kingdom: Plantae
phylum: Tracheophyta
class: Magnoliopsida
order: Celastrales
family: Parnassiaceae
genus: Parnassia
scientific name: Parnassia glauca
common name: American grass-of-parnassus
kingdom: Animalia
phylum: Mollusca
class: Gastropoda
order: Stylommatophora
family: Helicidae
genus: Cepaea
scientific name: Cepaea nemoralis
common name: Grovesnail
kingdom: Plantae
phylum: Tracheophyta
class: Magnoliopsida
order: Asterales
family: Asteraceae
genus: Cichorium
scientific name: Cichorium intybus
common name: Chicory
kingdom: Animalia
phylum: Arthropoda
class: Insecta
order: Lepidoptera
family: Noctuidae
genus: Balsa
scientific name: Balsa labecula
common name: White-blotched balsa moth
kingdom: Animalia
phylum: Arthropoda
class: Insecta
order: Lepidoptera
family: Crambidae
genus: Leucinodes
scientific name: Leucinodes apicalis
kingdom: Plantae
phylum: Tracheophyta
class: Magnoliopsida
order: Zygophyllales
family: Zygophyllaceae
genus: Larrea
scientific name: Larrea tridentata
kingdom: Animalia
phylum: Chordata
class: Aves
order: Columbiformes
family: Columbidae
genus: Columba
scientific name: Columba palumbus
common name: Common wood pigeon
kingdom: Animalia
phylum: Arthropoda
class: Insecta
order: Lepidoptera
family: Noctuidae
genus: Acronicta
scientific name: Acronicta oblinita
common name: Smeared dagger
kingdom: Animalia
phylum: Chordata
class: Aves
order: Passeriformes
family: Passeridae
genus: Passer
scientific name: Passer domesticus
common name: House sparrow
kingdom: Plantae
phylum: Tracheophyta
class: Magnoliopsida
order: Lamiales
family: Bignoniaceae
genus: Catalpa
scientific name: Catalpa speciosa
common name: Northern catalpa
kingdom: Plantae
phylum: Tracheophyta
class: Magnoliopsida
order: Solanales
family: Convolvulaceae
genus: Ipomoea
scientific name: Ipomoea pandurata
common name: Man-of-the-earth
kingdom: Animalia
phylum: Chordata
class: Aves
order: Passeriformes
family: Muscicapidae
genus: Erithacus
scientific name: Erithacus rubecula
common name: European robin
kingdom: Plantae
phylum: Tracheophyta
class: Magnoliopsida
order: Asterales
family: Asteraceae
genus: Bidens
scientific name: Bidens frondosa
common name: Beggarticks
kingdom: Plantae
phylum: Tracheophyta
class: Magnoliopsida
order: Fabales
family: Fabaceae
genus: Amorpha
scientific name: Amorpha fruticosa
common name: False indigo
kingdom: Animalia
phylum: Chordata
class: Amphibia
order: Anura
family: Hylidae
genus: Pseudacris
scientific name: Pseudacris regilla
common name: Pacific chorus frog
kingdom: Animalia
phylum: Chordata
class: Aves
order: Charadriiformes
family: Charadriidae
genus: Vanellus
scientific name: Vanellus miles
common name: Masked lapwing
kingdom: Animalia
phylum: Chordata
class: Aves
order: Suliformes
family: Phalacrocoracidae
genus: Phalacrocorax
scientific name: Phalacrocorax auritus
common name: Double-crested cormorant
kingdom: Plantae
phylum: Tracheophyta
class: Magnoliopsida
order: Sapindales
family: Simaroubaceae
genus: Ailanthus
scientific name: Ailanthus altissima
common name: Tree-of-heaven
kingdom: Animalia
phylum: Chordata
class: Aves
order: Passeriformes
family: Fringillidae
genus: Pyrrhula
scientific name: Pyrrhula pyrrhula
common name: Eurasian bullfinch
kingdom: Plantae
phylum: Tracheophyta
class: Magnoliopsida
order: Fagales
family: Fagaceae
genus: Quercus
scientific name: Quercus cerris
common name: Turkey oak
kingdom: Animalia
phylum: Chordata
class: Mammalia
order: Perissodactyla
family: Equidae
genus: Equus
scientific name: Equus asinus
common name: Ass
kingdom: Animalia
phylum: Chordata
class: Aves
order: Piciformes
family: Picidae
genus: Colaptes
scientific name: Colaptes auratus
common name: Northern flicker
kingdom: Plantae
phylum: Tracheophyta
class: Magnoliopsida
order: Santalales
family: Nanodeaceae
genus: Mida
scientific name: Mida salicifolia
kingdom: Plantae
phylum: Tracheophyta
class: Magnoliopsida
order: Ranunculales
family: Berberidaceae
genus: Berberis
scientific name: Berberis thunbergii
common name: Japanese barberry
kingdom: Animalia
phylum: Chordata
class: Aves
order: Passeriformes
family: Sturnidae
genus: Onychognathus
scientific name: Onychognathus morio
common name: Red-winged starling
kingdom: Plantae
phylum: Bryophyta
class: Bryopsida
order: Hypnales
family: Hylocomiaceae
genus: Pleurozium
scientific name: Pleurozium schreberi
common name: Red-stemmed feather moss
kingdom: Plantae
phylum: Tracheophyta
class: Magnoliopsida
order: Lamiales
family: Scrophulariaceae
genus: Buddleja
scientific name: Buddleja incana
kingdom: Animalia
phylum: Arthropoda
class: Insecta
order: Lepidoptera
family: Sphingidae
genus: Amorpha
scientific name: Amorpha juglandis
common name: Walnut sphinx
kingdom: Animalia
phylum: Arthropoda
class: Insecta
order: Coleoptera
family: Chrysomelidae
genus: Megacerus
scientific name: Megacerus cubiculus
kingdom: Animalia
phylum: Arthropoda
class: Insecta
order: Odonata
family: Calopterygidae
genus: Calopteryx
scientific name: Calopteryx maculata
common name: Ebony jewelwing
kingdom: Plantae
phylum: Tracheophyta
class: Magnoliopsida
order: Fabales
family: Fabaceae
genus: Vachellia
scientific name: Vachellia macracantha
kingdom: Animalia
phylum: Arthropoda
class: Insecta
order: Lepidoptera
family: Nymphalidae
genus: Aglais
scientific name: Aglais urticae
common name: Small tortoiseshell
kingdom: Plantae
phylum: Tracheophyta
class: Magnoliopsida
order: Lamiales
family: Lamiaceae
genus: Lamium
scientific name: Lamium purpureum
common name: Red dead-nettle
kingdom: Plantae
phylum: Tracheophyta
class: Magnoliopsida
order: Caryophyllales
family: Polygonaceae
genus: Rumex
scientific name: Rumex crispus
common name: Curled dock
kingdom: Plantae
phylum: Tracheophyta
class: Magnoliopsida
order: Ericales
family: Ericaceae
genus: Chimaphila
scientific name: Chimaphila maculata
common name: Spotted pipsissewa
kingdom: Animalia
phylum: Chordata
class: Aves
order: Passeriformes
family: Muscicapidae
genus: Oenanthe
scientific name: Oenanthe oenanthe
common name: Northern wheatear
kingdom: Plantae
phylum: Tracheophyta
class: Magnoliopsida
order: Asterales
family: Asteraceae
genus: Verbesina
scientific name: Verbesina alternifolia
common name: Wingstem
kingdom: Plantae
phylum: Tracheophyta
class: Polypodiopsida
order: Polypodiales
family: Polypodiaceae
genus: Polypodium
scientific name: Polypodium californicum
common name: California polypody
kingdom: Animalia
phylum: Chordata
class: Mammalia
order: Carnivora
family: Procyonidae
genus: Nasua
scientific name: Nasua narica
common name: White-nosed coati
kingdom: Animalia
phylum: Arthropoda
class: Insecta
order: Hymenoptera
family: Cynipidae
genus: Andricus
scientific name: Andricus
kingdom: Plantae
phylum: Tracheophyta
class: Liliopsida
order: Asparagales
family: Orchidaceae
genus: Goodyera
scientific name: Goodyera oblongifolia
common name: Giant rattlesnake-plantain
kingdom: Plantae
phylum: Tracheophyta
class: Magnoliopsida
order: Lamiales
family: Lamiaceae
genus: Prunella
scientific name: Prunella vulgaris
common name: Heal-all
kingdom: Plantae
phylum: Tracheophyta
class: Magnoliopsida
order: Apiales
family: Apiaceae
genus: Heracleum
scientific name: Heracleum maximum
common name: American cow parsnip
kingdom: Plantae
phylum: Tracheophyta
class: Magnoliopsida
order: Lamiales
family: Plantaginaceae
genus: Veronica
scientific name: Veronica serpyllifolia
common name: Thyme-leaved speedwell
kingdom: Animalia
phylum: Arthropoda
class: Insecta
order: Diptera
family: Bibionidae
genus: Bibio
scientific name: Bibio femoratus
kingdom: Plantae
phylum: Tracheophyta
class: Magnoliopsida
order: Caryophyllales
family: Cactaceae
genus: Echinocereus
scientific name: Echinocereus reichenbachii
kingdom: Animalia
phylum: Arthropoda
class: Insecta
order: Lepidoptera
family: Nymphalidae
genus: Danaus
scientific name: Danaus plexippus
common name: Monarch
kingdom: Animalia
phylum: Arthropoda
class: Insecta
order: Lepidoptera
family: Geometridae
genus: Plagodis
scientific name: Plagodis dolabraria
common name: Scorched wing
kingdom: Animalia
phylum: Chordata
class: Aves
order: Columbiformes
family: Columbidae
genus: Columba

- [YOUR GOAL] Edit the entries from the very beginning down through the line containing "genus: Balsa", changing every "common name" to "vernacular name" and keeping everything else the same. Return only those lines.

- [TASK ANSWER]
kingdom: Plantae
phylum: Tracheophyta
class: Magnoliopsida
order: Celastrales
family: Parnassiaceae
genus: Parnassia
scientific name: Parnassia glauca
vernacular name: American grass-of-parnassus
kingdom: Animalia
phylum: Mollusca
class: Gastropoda
order: Stylommatophora
family: Helicidae
genus: Cepaea
scientific name: Cepaea nemoralis
vernacular name: Grovesnail
kingdom: Plantae
phylum: Tracheophyta
class: Magnoliopsida
order: Asterales
family: Asteraceae
genus: Cichorium
scientific name: Cichorium intybus
vernacular name: Chicory
kingdom: Animalia
phylum: Arthropoda
class: Insecta
order: Lepidoptera
family: Noctuidae
genus: Balsa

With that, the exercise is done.